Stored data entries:
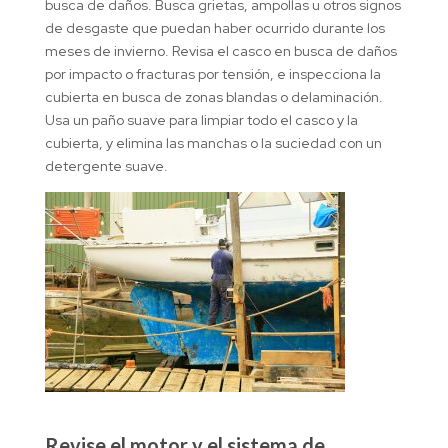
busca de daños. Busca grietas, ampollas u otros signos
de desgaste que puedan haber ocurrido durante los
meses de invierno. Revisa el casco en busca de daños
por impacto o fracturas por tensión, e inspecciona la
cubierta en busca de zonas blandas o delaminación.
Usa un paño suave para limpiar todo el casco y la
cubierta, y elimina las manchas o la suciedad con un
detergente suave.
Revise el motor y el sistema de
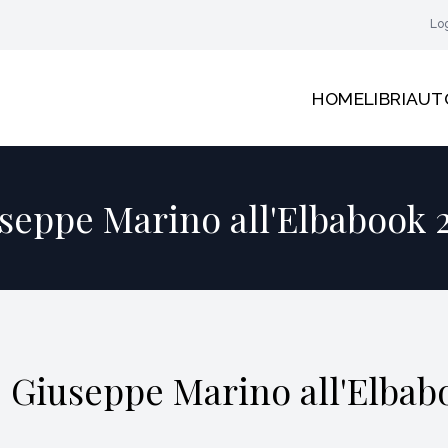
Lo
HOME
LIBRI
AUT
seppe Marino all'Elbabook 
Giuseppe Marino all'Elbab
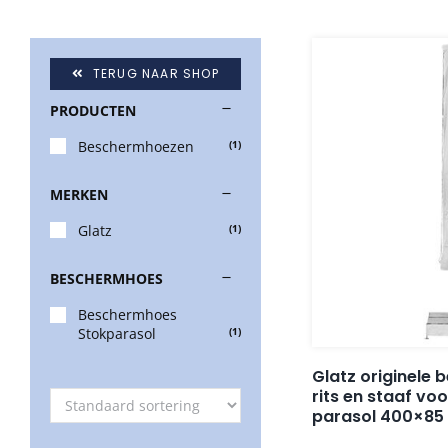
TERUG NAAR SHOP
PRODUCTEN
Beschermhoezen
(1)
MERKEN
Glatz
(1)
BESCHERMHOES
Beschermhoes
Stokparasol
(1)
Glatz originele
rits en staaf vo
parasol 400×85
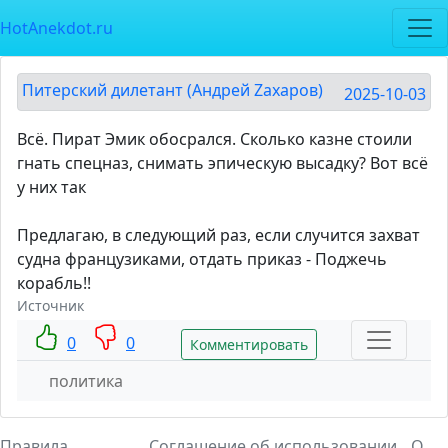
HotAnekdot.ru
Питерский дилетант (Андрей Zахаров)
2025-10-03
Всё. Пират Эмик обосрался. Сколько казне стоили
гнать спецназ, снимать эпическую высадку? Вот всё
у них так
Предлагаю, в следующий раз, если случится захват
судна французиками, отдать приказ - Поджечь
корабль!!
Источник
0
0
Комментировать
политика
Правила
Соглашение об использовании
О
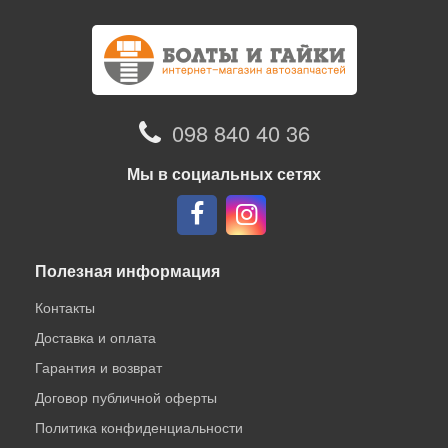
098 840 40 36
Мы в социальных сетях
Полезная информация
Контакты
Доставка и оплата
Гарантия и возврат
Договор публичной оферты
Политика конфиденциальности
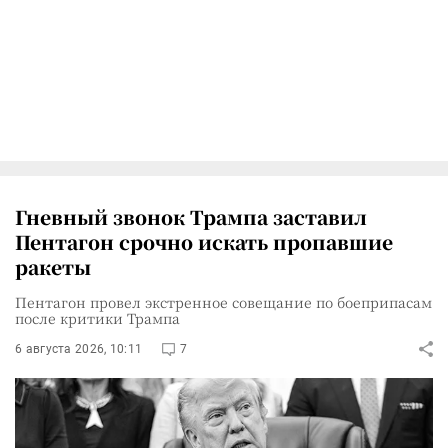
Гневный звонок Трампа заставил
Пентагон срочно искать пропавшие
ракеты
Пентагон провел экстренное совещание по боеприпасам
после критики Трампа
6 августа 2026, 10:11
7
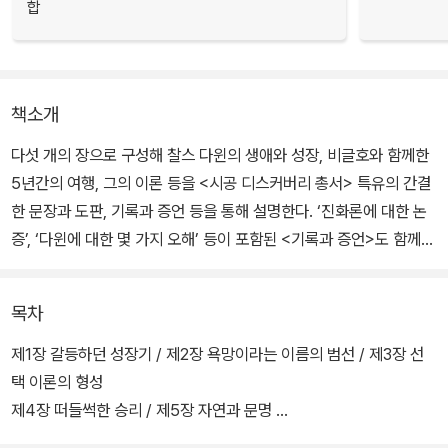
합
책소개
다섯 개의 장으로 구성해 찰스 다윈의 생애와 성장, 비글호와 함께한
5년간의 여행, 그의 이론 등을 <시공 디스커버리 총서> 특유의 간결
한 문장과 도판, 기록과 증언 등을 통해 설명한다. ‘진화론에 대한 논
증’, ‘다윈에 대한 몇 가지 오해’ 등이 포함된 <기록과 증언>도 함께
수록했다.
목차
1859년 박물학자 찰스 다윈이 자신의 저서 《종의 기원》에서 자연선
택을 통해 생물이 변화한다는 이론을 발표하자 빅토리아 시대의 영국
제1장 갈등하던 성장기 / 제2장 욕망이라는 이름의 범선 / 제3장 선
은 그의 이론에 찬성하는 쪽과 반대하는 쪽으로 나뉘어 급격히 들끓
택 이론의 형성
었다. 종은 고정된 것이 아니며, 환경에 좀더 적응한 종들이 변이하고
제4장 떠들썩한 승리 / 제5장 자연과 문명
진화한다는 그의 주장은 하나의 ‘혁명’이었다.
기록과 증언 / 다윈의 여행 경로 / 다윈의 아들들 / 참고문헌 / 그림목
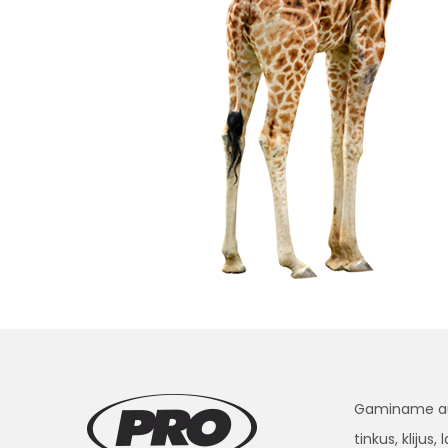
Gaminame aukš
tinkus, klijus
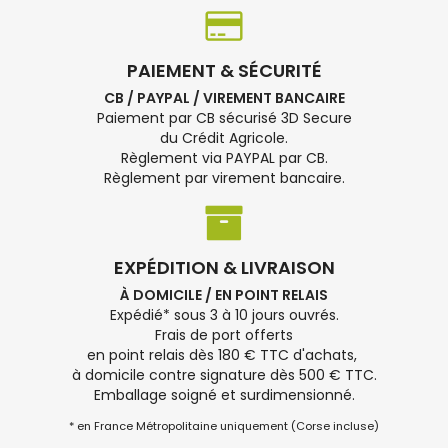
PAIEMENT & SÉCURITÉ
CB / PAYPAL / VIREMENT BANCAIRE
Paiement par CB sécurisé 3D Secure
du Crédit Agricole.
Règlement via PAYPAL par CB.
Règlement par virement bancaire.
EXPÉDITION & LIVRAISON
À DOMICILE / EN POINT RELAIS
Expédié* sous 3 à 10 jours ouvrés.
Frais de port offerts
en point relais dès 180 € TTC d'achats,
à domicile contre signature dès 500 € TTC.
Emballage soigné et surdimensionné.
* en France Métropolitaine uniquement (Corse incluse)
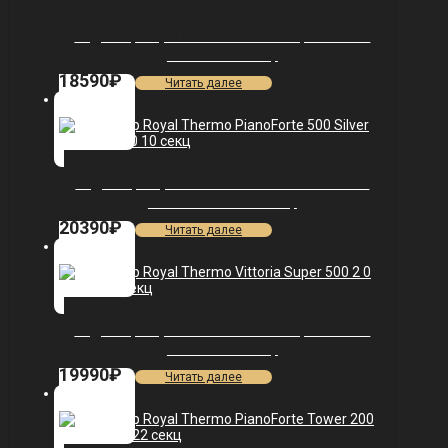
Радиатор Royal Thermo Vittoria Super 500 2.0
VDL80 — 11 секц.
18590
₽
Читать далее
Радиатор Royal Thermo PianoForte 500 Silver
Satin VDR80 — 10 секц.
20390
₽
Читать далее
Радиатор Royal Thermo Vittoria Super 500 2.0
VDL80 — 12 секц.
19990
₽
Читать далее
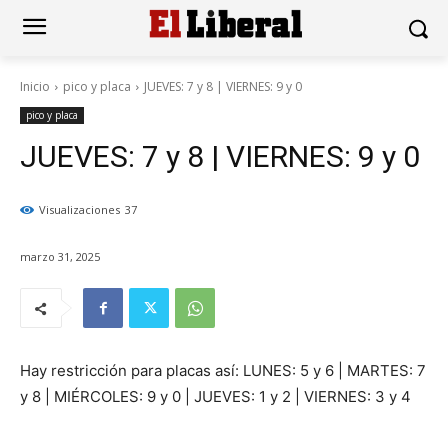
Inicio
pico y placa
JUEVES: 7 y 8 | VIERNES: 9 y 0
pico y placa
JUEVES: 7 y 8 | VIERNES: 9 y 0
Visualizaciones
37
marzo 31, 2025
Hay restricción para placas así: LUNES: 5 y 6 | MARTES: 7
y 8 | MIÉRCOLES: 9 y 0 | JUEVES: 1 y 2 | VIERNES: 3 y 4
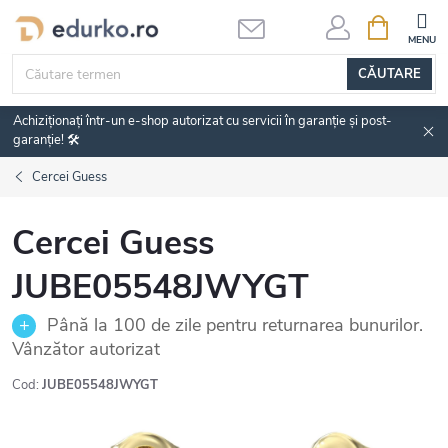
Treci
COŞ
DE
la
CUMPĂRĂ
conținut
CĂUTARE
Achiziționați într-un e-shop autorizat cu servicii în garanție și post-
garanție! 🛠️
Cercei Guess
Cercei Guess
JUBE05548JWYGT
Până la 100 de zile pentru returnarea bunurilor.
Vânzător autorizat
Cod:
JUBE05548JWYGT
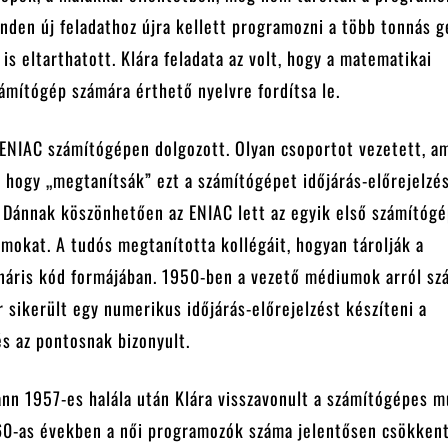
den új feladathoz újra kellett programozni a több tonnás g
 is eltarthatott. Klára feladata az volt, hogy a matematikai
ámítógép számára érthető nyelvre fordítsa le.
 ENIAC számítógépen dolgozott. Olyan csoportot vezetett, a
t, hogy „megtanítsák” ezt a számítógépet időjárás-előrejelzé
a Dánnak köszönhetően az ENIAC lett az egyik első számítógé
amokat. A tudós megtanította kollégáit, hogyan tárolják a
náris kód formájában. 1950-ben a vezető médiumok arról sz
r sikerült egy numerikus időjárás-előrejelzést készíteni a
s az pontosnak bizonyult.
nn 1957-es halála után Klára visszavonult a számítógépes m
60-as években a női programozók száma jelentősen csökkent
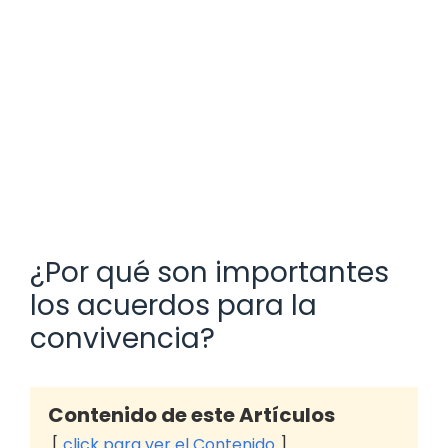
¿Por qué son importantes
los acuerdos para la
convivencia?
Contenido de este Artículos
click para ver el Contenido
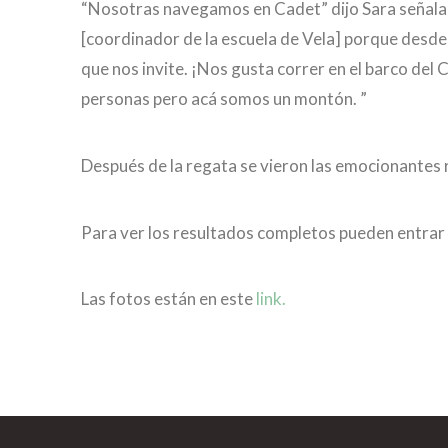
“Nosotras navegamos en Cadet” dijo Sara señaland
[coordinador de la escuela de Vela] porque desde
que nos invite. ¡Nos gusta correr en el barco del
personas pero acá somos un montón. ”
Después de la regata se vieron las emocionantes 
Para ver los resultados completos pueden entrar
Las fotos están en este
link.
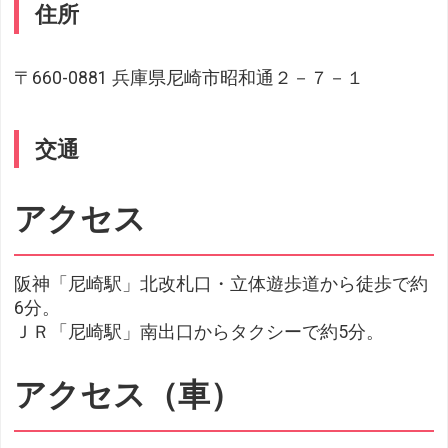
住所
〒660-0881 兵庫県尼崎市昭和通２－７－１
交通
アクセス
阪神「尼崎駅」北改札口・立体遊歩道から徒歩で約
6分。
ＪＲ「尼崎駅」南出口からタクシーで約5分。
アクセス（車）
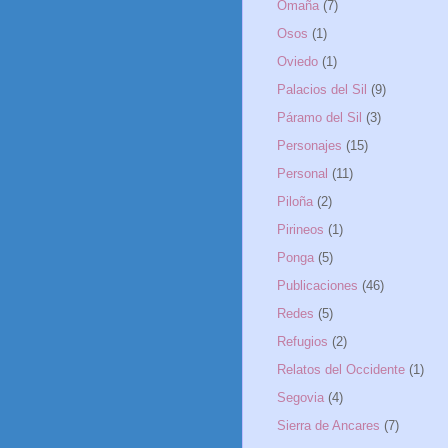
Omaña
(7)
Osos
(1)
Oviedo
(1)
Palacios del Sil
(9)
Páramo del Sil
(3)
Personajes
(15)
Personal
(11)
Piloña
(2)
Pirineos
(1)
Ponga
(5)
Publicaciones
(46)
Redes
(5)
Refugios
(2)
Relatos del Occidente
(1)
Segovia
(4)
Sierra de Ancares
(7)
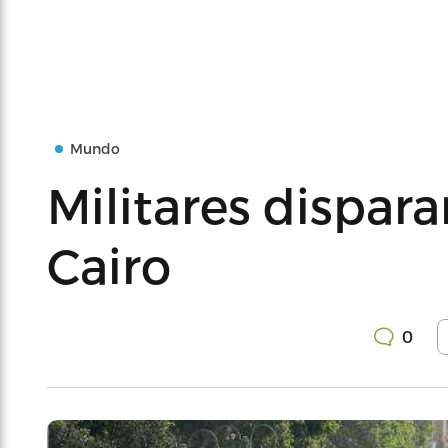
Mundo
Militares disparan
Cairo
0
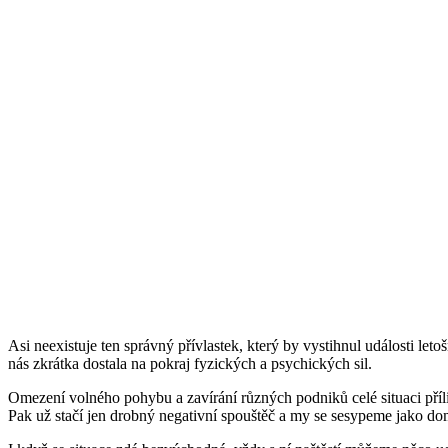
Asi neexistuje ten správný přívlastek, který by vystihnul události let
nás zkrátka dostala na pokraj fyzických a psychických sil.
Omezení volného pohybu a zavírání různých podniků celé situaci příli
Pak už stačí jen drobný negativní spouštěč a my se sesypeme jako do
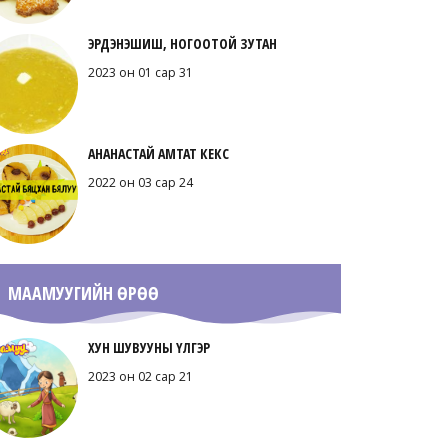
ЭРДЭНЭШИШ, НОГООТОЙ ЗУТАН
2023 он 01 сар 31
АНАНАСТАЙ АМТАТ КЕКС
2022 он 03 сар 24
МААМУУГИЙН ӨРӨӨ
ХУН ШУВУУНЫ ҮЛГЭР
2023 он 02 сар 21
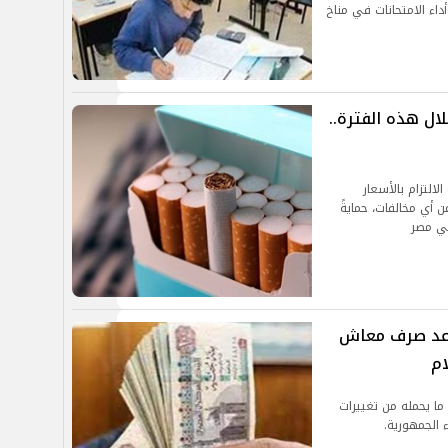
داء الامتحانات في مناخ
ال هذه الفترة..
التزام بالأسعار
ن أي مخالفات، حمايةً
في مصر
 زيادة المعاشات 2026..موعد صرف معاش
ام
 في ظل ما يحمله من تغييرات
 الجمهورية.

_What you need to do_:
Identify the lines above that contain the word "Contenido", then copy them.

_Result below_:
Contenido de este Artículos
click para ver el Contenido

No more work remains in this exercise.